Carsten Schmidt, Hauptautor der Studie, kommt denn auch zu dem Schluss: "GPRS wird bis Ende 2001 den Durchbruch bringen." Darin spiegelt sich die Hoffnung wider, dass ein Umdenken einsetzt, das vom eindimensionalen, weil transaktionsorientierten Mobile Commerce hin zum mehrdimensionalen Mobile Business führt, das alle Maßnahmen auch vor und nach der Transaktion berücksichtigt. Die Frage, ob UMTS oder nicht, spielt folglich keine Rolle, mal ganz abgesehen davon, dass die Prognosen zu diesem neuen Standard immer düsterer werden, wie etwa Forrester im Dezember 2000 in der Studie "Europe''s UMTS Meltdown" dargelegt hat.

Auch wenn die Hersteller von Mobile Devices im Gegensatz zu den Forrester-Ergebnissen an den Erfolg von UMTS in naher Zukunft glauben, zeigen die jüngsten Ankündigungen etwa von Ericsson, Palm und Nokia, dass bei der Entwicklung neuer Geräte immer mehr das Problem des gerätespezifischen Angebots und der geräteübergreifenden Kommunikation berücksichtigt wird.

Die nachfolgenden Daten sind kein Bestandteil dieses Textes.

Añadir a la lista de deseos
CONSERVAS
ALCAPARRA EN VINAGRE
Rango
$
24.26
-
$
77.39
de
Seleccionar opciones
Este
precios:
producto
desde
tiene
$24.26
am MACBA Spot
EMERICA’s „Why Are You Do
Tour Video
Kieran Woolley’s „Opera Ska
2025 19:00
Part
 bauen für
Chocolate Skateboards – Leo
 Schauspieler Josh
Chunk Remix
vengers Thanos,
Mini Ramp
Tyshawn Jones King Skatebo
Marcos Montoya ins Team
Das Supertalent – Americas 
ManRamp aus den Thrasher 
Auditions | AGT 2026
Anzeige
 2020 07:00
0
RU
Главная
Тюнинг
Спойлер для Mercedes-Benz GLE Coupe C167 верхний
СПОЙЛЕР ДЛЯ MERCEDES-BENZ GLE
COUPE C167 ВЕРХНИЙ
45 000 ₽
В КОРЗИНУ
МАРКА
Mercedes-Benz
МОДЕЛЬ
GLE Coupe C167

Eine Entwicklung, die sich in zwei großen Trends herauskristallisiert.

Zum einen setzen die Hersteller verstärkt auf konvergierende Geräte. So streben die drei Großen im Markt - Ericsson, Nokia und Palm - wohl eine Verschmelzung von Handy und PDA an. Während Ericsson und Nokia mit dem "R380s" beziehungsweise dem "Communicator 9210" Handys mit größeren Displays und PDA-Funktionalität vorgestellt haben, lassen sich die Handhelds der Palm V-Serie mittels Steckmodul zum Mobiltelefon erweitern.

Zum anderen gehen die Hersteller verstärkt Kooperationen ein, um für ihre Devices attraktive Dienste zu offerieren. Ericsson und Nokia setzen dabei auf Kooperationen beim Aufbau der Netzinfrastrukturen der nächsten Generation und propagieren auf ihren Websites die eigenen WAP-Dienste sowie die Angebote der Partner auf Betreiberseite. Palm dagegen erweitert das Service-Angebot für die eigenen Geräte kontinuierlich durch Partnerschaften und Akquisitionen. Ein Beispiel hierfür ist etwa das Internet-Portal My Palm.

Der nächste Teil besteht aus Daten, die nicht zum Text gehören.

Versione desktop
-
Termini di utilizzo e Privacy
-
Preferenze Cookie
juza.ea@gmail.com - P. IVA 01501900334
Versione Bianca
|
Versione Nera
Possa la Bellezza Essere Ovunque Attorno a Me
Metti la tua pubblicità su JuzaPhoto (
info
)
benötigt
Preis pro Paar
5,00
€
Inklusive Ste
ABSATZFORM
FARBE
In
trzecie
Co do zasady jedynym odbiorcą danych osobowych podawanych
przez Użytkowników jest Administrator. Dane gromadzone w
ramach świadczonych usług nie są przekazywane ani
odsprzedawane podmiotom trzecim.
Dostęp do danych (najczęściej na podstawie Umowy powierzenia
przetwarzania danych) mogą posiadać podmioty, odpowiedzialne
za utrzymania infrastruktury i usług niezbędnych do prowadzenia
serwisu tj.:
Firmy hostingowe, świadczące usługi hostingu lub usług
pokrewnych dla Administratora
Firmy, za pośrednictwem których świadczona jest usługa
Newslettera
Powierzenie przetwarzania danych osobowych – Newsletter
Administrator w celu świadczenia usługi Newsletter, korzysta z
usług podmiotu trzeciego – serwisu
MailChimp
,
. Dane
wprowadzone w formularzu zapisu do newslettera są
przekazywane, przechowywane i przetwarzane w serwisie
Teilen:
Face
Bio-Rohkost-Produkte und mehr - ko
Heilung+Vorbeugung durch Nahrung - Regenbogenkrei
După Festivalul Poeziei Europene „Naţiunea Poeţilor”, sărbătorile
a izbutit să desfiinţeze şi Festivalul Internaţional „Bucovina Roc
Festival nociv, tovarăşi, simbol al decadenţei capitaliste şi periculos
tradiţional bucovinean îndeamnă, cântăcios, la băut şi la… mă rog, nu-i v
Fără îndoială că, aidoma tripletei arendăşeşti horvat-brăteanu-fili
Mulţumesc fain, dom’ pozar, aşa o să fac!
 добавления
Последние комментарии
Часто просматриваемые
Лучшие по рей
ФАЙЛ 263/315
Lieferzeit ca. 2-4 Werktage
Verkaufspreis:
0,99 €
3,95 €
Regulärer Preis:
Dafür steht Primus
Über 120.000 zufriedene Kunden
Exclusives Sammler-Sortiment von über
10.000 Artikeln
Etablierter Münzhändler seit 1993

Allerdings wäre es ein Trugschluss, aus obigen Beispielen zu folgern, dass die Gerätekonvergenz automatisch eine Dienstekonvergenz nach sich zieht. Zum einen sind diese intelligenten Multi-device-Geräte nämlich sehr teuer, zum anderen will der Anwender auch weiterhin zwischen beiden Anwendungsszenarien wählen können.

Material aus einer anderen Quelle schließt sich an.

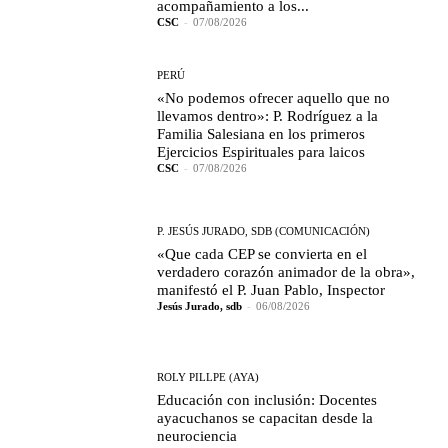
acompañamiento a los...
CSC
-
07/08/2026
PERÚ
«No podemos ofrecer aquello que no
llevamos dentro»: P. Rodríguez a la
Familia Salesiana en los primeros
Ejercicios Espirituales para laicos
CSC
-
07/08/2026
P. JESÚS JURADO, SDB (COMUNICACIÓN)
«Que cada CEP se convierta en el
verdadero corazón animador de la obra»,
manifestó el P. Juan Pablo, Inspector
Jesús Jurado, sdb
-
06/08/2026
ROLY PILLPE (AYA)
Educación con inclusión: Docentes
ayacuchanos se capacitan desde la
neurociencia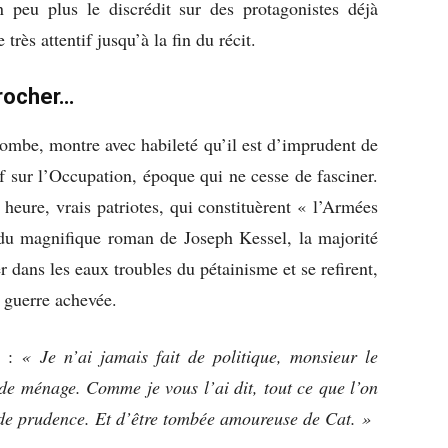
un peu plus le discrédit sur des protagonistes déjà
 très attentif jusqu’à la fin du récit.
procher…
ombe, montre avec habileté qu’il est d’imprudent de
if sur l’Occupation, époque qui ne cesse de fasciner.
 heure, vrais patriotes, qui constituèrent « l’Armées
 du magnifique roman de Joseph Kessel, la majorité
 dans les eaux troubles du pétainisme et se refirent,
a guerre achevée.
e :
« Je n’ai jamais fait de politique, monsieur le
de ménage. Comme je vous l’ai dit, tout ce que l’on
de prudence. Et d’être tombée amoureuse de Cat. »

Zum Schluss bleibt noch die Frage, ob die skizzierten Entwicklungen im B-to-C-Bereich auch auf den B-to-B-Bereich übertragbar sind? Aus Sicht des Autors ist diese Frage mit einem klaren Ja zu beantworten, denn das Problem der gerätespezifischen Anwendungen tritt hier noch stärker auf. Der Funktionsumfang von Geschäftsanwendungen ist nämlich zu groß und lässt sich deshalb nicht einfach auf PDAs oder Handys übertragen. Dementsprechend groß ist der Anpassungsaufwand und - spiegelbildlich dazu - die Zurückhaltung etwa seitens der ERP-Anbieter (Enterprise Resource Planning). Nur ein Teil von ihnen, beispielsweise Bäurer, Mapics, Peoplesoft und SAP, offerieren heute schon dedizierte Anwendungen für mobile Geräte, und hier vor allem für PDAs. Die Einsatzgebiete umfassen vor allem CRM, Instandhaltung, Auftragserfassung und Kundendienst. GPRS und entsprechende Endgeräte begünstigen zwar diese Entwicklung, die Erstellung und Markteinführung solcher dedizierten Anwendungen benötigt jedoch ihre Zeit. Zumal die ERP-Anbieter M-Commerce und Mobile Business eher als Addon denn als neues Kerngeschäft betrachten.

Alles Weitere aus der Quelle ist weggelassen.